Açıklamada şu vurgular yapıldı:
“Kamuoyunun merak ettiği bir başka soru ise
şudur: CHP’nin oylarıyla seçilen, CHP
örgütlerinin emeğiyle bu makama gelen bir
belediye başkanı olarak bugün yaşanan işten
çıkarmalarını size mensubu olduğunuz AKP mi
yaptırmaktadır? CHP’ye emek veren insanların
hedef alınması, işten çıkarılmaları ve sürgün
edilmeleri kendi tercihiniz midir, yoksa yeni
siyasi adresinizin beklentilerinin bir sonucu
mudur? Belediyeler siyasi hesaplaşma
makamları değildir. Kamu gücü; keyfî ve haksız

-----

## [THE TASK]
With both ends included, please retype exactly the lines from the line containing "belediye başkanı olarak bugün yaşanan işten" to the final line of the data.

## [FINISHED EXERCISE]
belediye başkanı olarak bugün yaşanan işten
çıkarmalarını size mensubu olduğunuz AKP mi
yaptırmaktadır? CHP’ye emek veren insanların
hedef alınması, işten çıkarılmaları ve sürgün
edilmeleri kendi tercihiniz midir, yoksa yeni
siyasi adresinizin beklentilerinin bir sonucu
mudur? Belediyeler siyasi hesaplaşma
makamları değildir. Kamu gücü; keyfî ve haksız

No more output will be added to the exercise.